Crítica | Brava Gente Brasileira
Distribuído no ano 2000, às vésperas de um novo milênio, a realizadora Lúcia Murat entrega um drama, que retrata a relação conflituosa entre os índios nativos brasileiros e os portugueses colonizadores, nos idos do século XVIII. O começo mostra uma tribo quase toda formada por mulheres, que falam em um idioma indistinguível para os europeus, os quais erroneamente associavam as falas a balbucios sem sentido, uma falha de compreensão que se repetiria na relação com os habitantes que eram julgados como selvagens.
O retrato pintado ao redor do índio é de um guerreiro poderoso, semelhante ao visto na literatura de José de Alencar, especialmente em O Guarani, que retratava o nativo como uma espécie de cópia dos heróis dos romances europeus de cavalaria. No entanto, a visão idealizada do povo nativo é logo quebrada com as intensas batalhas entre os asseclas do governador e os membros da tribo, com cenas que resumem bem a prática nefasta dos poderosos, explicitando crimes como estupro e assassinato a sangue frio, por meio de armas de fogo, normalmente sobre figuras que sequer possuíam armas brancas.
A interação sexual se dá por meio de seções sem mútuo consentimento, banalizando questões básicas sentimentais e morais. O roteiro desenvolve-se livre de medos, e não faz qualquer cerimônia em problematizar o modus operandi dos exploradores portugueses e tecer críticas ferrenhas aos brasileiros nascidos já sobre a influência branco-europeia, que não veem qualquer semelhança com os índios, ao contrário, defendem os desejos dos mesmos poderosos que os escravizam de modo nada velado a troco de poucos privilégios dentro das províncias.
A questão do apartheid é fortificada pelo personagem que não consegue esconder visualmente o fato de ser mestiço. O jagunço Capitão Pedro é racista e tem orgulho disso. A barba proeminente de seu intérprete, Floriano Peixoto, busca esconder uma pele mais escurecida, mas a mentira não se sustenta ao se verificarem os cabelos encaracolados, normalmente cobertos por bonés e chapéus. Há inclusive o cuidado de mostrar o Capitão agindo de modo terno, com um rapaz branco que ele resgata, mostrando que a capacidade do capitão se humanizar só é evocada quando está em companhia de seus iguais, um artifício bastante comum em meio aos que segregam.

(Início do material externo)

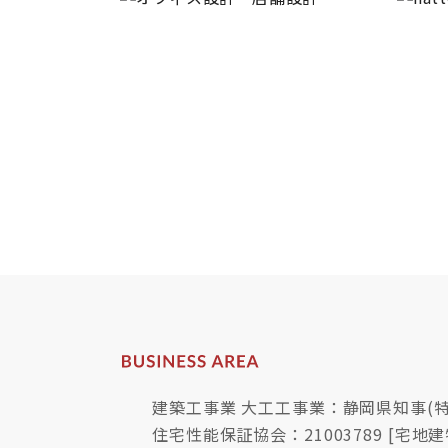
建築工事業 大工工事業：静岡県知事(特-
住宅性能保証協会：21003789 [宅地建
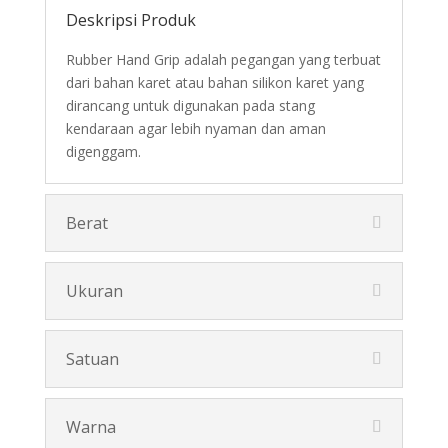
Deskripsi Produk
Rubber Hand Grip adalah pegangan yang terbuat
dari bahan karet atau bahan silikon karet yang
dirancang untuk digunakan pada stang
kendaraan agar lebih nyaman dan aman
digenggam.
Berat
Ukuran
Satuan
Warna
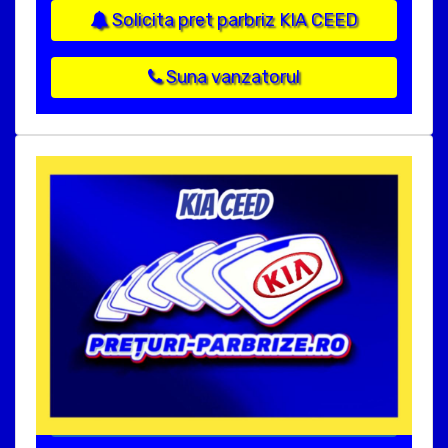
Solicita pret parbriz KIA CEED
Suna vanzatorul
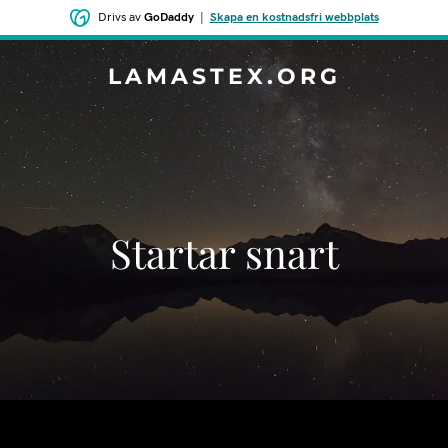
Drivs av
GoDaddy
|
Skapa en kostnadsfri webbplats
LAMASTEX.ORG
Startar snart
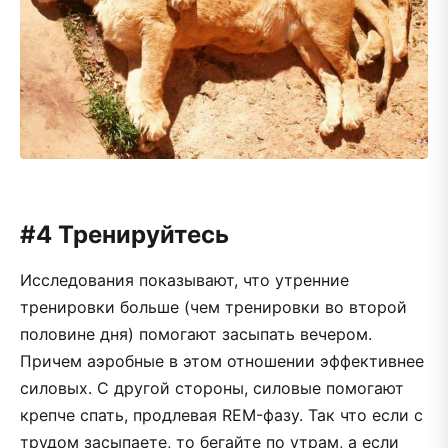
#4 Тренируйтесь
Исследования показывают, что утренние
тренировки больше (чем тренировки во второй
половине дня) помогают засыпать вечером.
Причем аэробные в этом отношении эффективнее
силовых. С другой стороны, силовые помогают
крепче спать, продлевая REM-фазу. Так что если с
трудом засыпаете, то бегайте по утрам, а если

No entanto, a compreensão e comportamento dócil somente são mantidos enquanto o rapaz age de modo submisso, diante de qualquer mostra de rebeldia ou discordância, a truculência retornar, como eco típico da barbárie que é capaz de fazer decepar as mãos dos “inimigos” indefesos.
O contraponto ao comportamento de Pedro, dentro da aldeia branca, é visto na interação do lusitano Diogo Castro e Albuquerque (Diogo Infante) com a capturada Ánote (Luciana Rigueira). Mesmo os relacionamentos entre as raças, vistos no início como uniões sentimentais e amorosas, logo revelam sua real identidade de exploração sexual, vinculada quase necessariamente a dogmas religiosos, que, por sua vez, remetem à catequização imposta pelos colonos no Brasil e em toda a América Latina. O roteiro de Murat não tem pudor em mostrar a hipocrisia latente no ethos dos preconceituosos homens brancos, que tinham no discurso um acintoso ódio aos Guaicuru, mas que na intimidade, lançavam sua força para cometer abusos contra as moças da tribo.
O revide, mostrado em detalhes no final, serve de alento aos Kadiwéu, os únicos sobreviventes após o tratado de paz e que atualmente habitam uma reserva no Mato Grosso do Sul dedicada à memória dos muitos que sofreram nas mãos dos portugueses. O movimento é uma ode à luta para subsistência da tribo, que até hoje sofre reprimendas e arduamente briga para manter sua cultura própria, pontuada de modo bastante interessante em Brava Gente Brasileira.